In 1976, Dr. Smith was called back to the University of Rochester to chair the Department of Pediatrics. His first goal was to enhance the basic science programs of this already strong department. A visionary, a brilliant strategist, and a demanding chief, Dr. Smith created new specialty divisions, recruited nationally-known division chiefs who shared his goals, and advanced the concept of a children's hospital within a hospital. By 1983, he had published some seventy articles in medical publications, authored textbook chapters, editorials and reviews, and garnered numerous awards.

During these years, Dr. Smith and his research team worked flat out on the search for a Hib vaccine. By the early 1980s, the first Hib vaccine had been tested, licensed, and was being produced in a small laboratory within the medical school. Stung by the resistance of any major pharmaceutical company to buy rights to the vaccine, Dr. Smith decided to create his own pharmaceutical firm. In 1983, he resigned his chairmanship and founded Praxis Biologics.

As director of the CDC, I saw first-hand the influence of the H flu vaccine.
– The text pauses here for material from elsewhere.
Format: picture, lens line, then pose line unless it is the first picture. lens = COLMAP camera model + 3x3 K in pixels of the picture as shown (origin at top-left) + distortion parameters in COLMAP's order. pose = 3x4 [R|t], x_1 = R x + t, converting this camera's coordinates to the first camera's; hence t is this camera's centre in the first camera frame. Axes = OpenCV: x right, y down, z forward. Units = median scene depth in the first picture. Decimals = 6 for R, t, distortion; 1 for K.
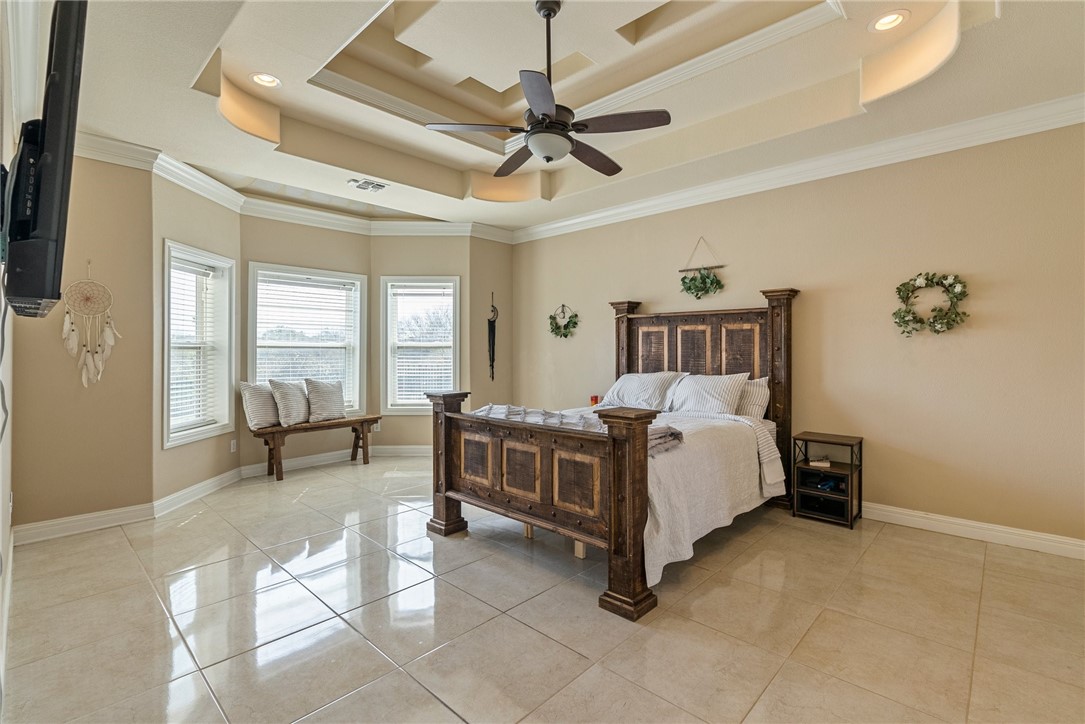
lens RADIAL K [[495.1, 0, 539.2], [0, 495.1, 355.1], [0, 0, 1]] dist [-0.013040, 0.004866]
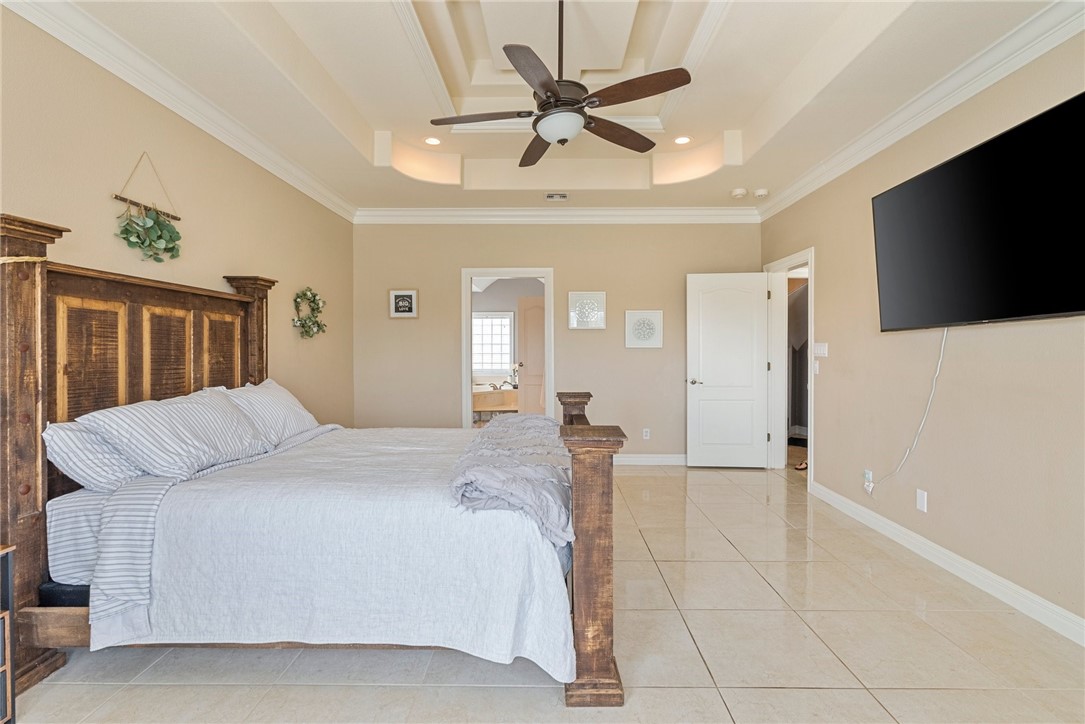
lens RADIAL K [[495.1, 0, 544.0], [0, 495.1, 353.4], [0, 0, 1]] dist [-0.013040, 0.004866]
pose [[-0.684701, -0.016843, 0.728629, -0.403001], [-0.006492, 0.999834, 0.017012, -0.019907], [-0.728795, 0.006918, -0.684697, 1.083958]]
I witnessed the virtual elimination of hemophilus influenza meningitis because of research done in Rochester by David Smith and Porter Anderson.
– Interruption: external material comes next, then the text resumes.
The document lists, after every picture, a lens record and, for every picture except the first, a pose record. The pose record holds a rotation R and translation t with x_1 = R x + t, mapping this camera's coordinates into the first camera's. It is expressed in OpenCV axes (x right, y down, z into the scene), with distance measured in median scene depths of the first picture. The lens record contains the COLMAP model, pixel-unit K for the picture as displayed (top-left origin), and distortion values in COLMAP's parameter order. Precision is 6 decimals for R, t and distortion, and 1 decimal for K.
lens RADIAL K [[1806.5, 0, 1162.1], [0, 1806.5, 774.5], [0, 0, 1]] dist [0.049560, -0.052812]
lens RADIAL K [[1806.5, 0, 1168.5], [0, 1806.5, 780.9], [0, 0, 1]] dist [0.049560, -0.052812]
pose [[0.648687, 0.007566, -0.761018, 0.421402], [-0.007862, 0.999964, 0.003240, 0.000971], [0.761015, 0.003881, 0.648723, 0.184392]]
-U.S. Surgeon-General, David Satcher, M.D.

In record time, Smith built state-of-the-art laboratories in Rochester and North Carolina and led the Praxis team's successful effort to bring to bring to market the Hib vaccines and to expand their new conjugate immunochemical technology. By 1989, Praxis had the largest number of new vaccines in clinical trials and one of the finest manufacturing facilities in North America. The initial Hib vaccine (1990) was the first vaccine to be licensed in the U.S. in a decade. The second, a conjugate vaccine, was the first to be licensed for universal use with infants since the rubella vaccine for measles and mumps.

In 1996, Dr. Smith and Dr. Anderson received the prestigious Albert Lasker Clinical Medical Research Award for visionary leadership in developing the Hib vaccine, one of the medical success stories of the 20th Century. That same year, both also received the Pasteur Award from the World Health Organization.

Following the sale in 1988 of Praxis to American Cyanimid, Dr. Smith found a new focus in advising biomedical entrepreneurs. At the same time, his summer home on Martha's Vineyard sensitized him and his wife, Joan, to the fragile nature of an increasingly stressed natural environment. His program of land conservation on the Vineyard culminated in the establishment of The Polly Hill Arboretum, a 60-acre tract home to more than 2,000 species of woody plants. The Arboretum, developed and managed for decades almost single-handedly by Mrs. Hill, a dedicated and self-taught botanist, has become a mecca for horticulturalists and a stimulating learning environment for teachers.

David Smith's interest in conservation and his passionate belief in the ability of science to solve real problems through basic research is having broad results. Working with The Nature Conservancy, he formed the David H. Smith Conservation Research Fellowship Program which supports the work of 48 postdoctoral fellows.